News on China's scientific and technological development.

ougoah

Brigadier
Registered Member
Orthan is right about whether this would be a commercial success. That's a whole other problem to the engineering one of achieving the performance.

In any case, this is about a project that is planned. Granted this is well above just ppt or model level, there is a lot of work left to make this, mass transport possible and commercially viable.
 

ougoah

Brigadier
Registered Member
I highly doubt CRRC would openly, repeatedly declare their train is 600km/h, and say it's the "first 600kmh train" if they were not confident of achieving it as operational speed.

Didn't someone say this project is aiming to deliver service in 5 to 10 years?

Honestly what is the deal with this train? Have they tested this vehicle or is it just a mockup? What is the development timeline?

If service is to be achieved in 5 to 10 years time, they would only have barely started on everything apart from the core tech which would still be lab levels of reliability and cost.
 

Kaine

Junior Member
Registered Member
Didn't someone say this project is aiming to deliver service in 5 to 10 years?

Honestly what is the deal with this train? Have they tested this vehicle or is it just a mockup?
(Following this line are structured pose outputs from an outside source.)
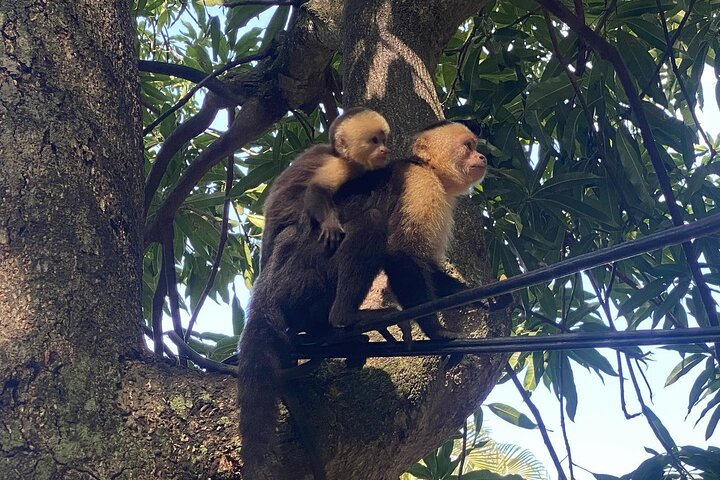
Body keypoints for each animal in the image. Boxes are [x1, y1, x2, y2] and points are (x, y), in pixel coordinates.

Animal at [260, 107, 390, 269]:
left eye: (383, 140)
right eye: (374, 140)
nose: (385, 150)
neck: (342, 157)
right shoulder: (339, 166)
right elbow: (317, 189)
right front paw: (330, 224)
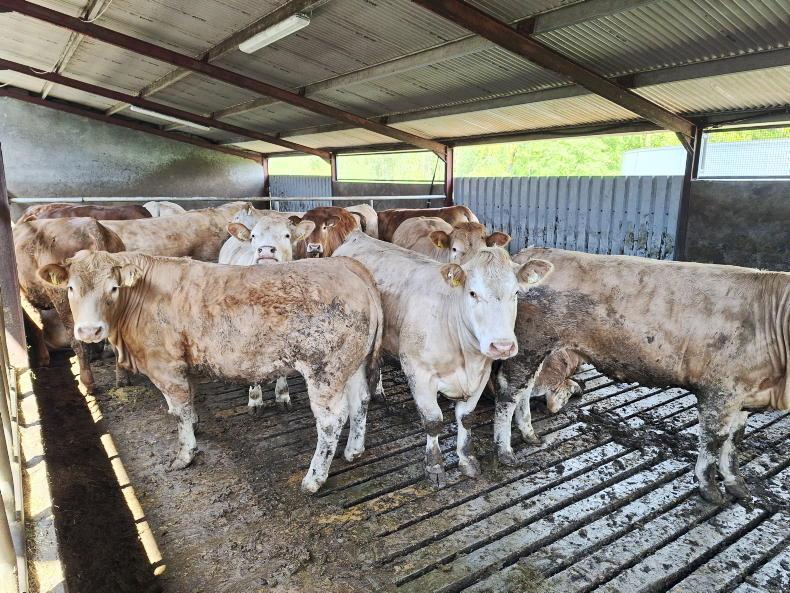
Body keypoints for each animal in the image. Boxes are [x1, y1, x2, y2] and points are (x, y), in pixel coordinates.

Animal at [14, 217, 126, 392]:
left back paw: (87, 382)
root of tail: (91, 226)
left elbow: (35, 324)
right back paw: (122, 379)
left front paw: (42, 359)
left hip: (65, 302)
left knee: (77, 340)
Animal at [38, 250, 384, 493]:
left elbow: (178, 411)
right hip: (351, 365)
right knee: (360, 402)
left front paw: (185, 454)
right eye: (71, 288)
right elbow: (189, 403)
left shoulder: (165, 366)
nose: (89, 331)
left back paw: (314, 479)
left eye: (112, 287)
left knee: (331, 420)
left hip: (324, 369)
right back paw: (353, 451)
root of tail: (346, 265)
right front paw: (195, 426)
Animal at [334, 231, 552, 485]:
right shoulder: (418, 372)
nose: (502, 346)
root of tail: (357, 236)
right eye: (472, 293)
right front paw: (435, 466)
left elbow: (466, 418)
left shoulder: (482, 373)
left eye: (516, 292)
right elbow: (433, 421)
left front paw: (467, 459)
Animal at [494, 247, 790, 506]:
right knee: (508, 395)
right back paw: (505, 452)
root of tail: (529, 254)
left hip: (539, 349)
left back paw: (530, 435)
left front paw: (737, 485)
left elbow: (735, 441)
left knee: (526, 389)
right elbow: (713, 441)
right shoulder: (720, 390)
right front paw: (710, 491)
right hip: (528, 344)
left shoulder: (745, 395)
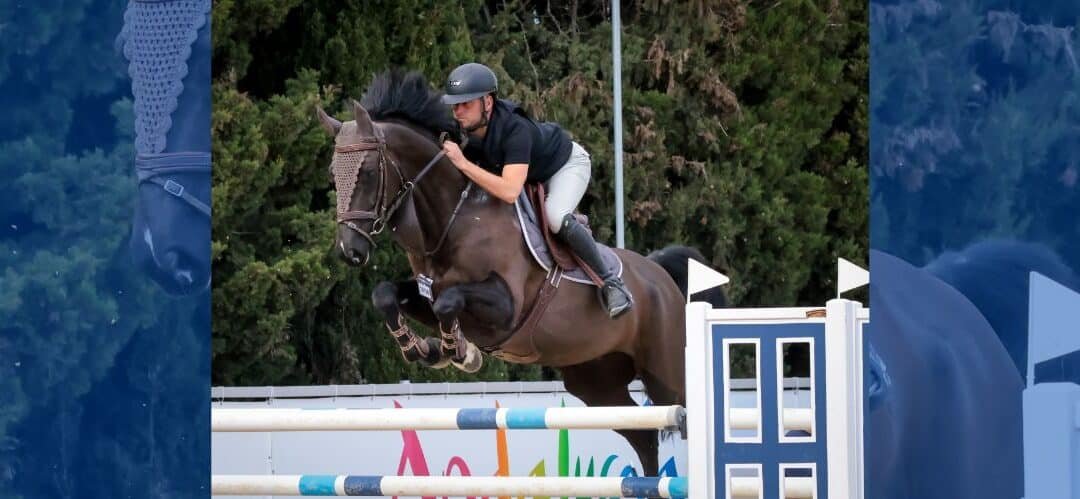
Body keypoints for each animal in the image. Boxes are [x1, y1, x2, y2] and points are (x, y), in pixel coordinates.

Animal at [316, 69, 724, 477]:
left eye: (369, 172)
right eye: (334, 175)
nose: (349, 252)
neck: (455, 216)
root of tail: (660, 275)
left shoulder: (505, 306)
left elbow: (450, 300)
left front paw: (457, 351)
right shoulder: (426, 291)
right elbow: (386, 294)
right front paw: (426, 348)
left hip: (665, 372)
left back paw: (616, 295)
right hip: (596, 380)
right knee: (643, 434)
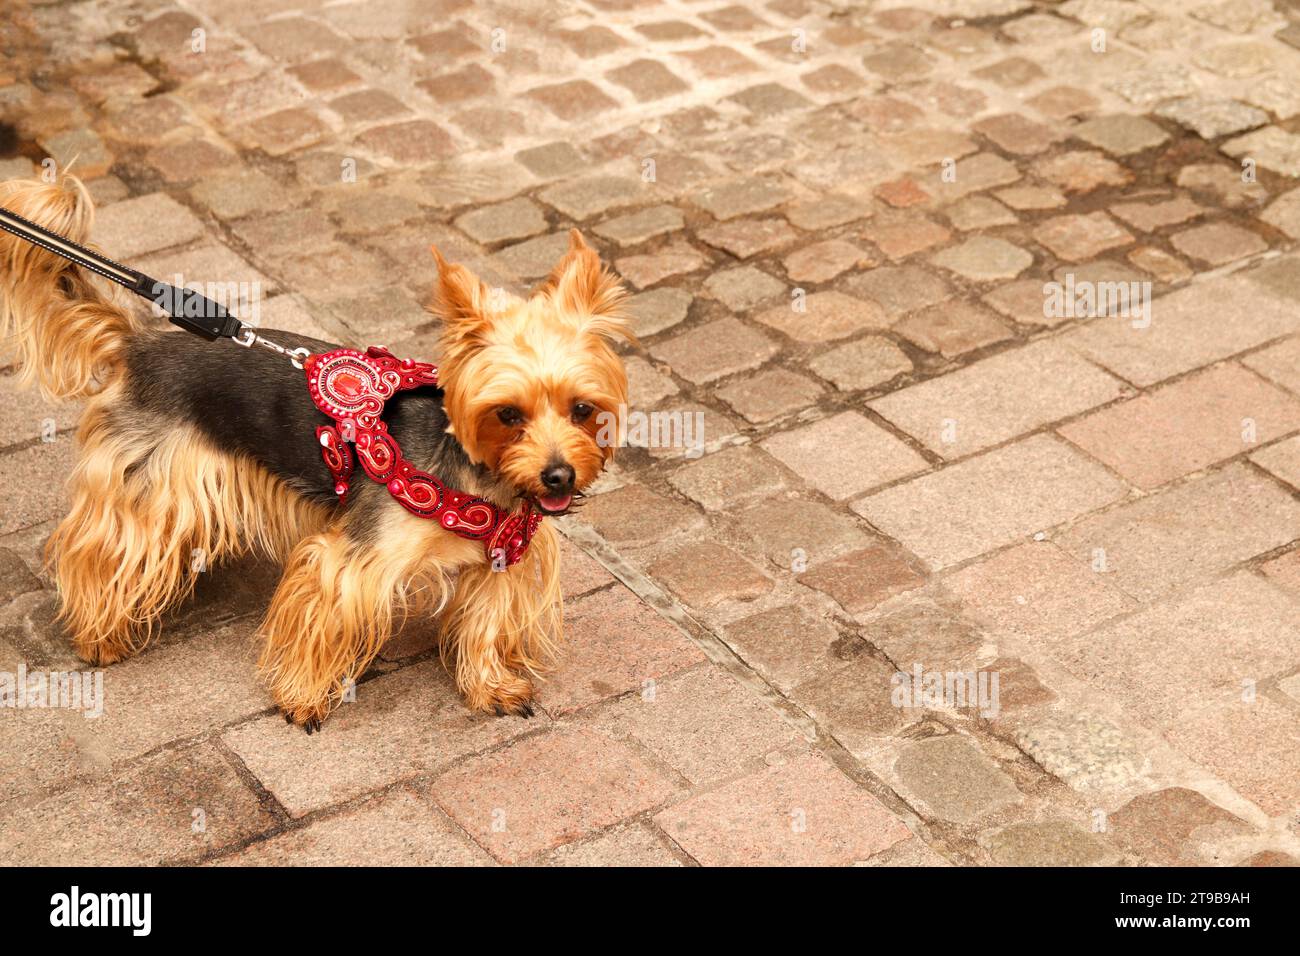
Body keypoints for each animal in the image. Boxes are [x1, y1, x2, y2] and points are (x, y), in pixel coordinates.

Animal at [0, 175, 629, 733]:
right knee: (105, 550)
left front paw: (491, 686)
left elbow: (489, 624)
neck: (480, 477)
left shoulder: (501, 566)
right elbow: (324, 614)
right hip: (146, 486)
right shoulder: (355, 560)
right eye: (507, 414)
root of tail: (139, 343)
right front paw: (303, 699)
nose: (558, 476)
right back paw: (100, 636)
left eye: (582, 408)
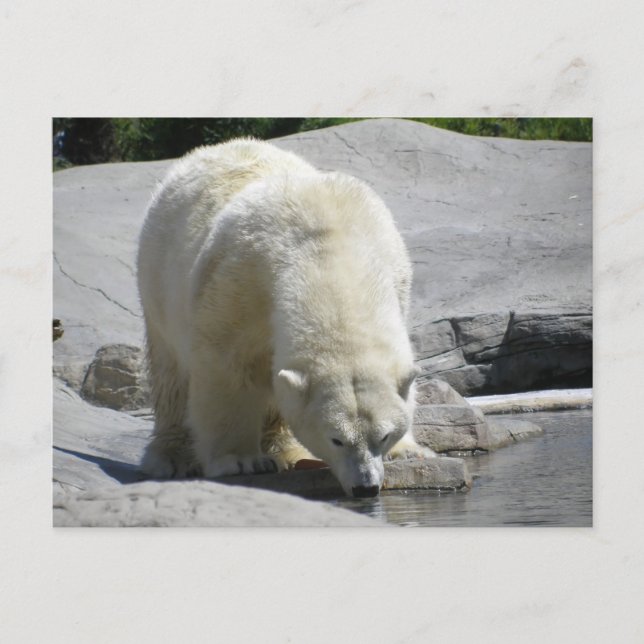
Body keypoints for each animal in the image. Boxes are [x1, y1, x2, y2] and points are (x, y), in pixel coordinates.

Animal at [137, 138, 435, 498]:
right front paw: (240, 460)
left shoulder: (394, 272)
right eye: (336, 439)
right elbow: (226, 366)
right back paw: (173, 457)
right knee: (172, 377)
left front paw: (407, 451)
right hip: (159, 280)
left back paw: (287, 453)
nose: (365, 487)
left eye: (384, 435)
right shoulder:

What is the development timeline?

If service is to be achieved in 5 to 10 years time, they would only have barely started on everything apart from the core tech which would still be lab levels of reliability and cost.
I think the train is ok

AFAIK the difficulty is in the track
 

ougoah

Brigadier
Registered Member
I think the train is ok

AFAIK the difficulty is in the track

If everything is almost completed and it's really just waiting for track construction, it should only take a few months to construct a long enough track for service and maybe a few years for providing actual commercial service between two major cities. 5 to 10 years before commercial service indicate many pieces of tech involved have not yet matured enough for commercial service.
 

sndef888

Senior Member
Registered Member
If everything is almost completed and it's really just waiting for track construction, it should only take a few months to construct a long enough track for service and maybe a few years for providing actual commercial service between two major cities. 5 to 10 years before commercial service indicate many pieces of tech involved have not yet matured enough for commercial service.
I think the 5-10 years means getting the government to build an actual commercial line, not 5-10 years for it to be ready
 

AndrewS

Brigadier
Registered Member
Orthan is right about whether this would be a commercial success. That's a whole other problem to the engineering one of achieving the performance.

In any case, this is about a project that is planned. Granted this is well above just ppt or model level, there is a lot of work left to make this, mass transport possible and commercially viable.

Sections of the Beijing-Shanghai and Beijing-Guangzhou lines are already at full capacity.

So if you're going to build yet another new line, it might as well be a faster one if the economics can work out.

Distance wise, Beijing-Shanghai is 1300km which means a Maglev would should take less than 2h20min.

That is short enough for premium ticket charge for travellers on day-trips for leisure or for business.

Currently there are 210 million passengers per year on the Beijing-Shanghai line.
And if I look 10 years ahead, there's probably enough demand on this route for another 200 million passengers per year.

There are major traffic nodes at either end of the line: Beijing-Tianjin and also Nanjing-Shanghai-Hangzhou

A similar calculation applies to the Beijing-Guangzhou/Shenzhen route which is much longer at 2200km.
That also means there are more city-pairs which have viable journey times of 1h30min - 5 hours
 

Orthan

Senior Member
I think the 5-10 years means getting the government to build an actual commercial line, not 5-10 years for it to be ready
5-10 years to build a train line? taking into account how fast chinese companies work, and the fact that only now the train was unveiled, i doubt that. I think that the train/track are still in development phase.

I highly doubt CRRC would openly, repeatedly declare their train is 600km/h, and say it's the "first 600kmh train" if they were not confident of achieving it as operational speed.
The train is 600 km/h. Calling it "first 600kmh train" could have been a public statement lapse/mistake.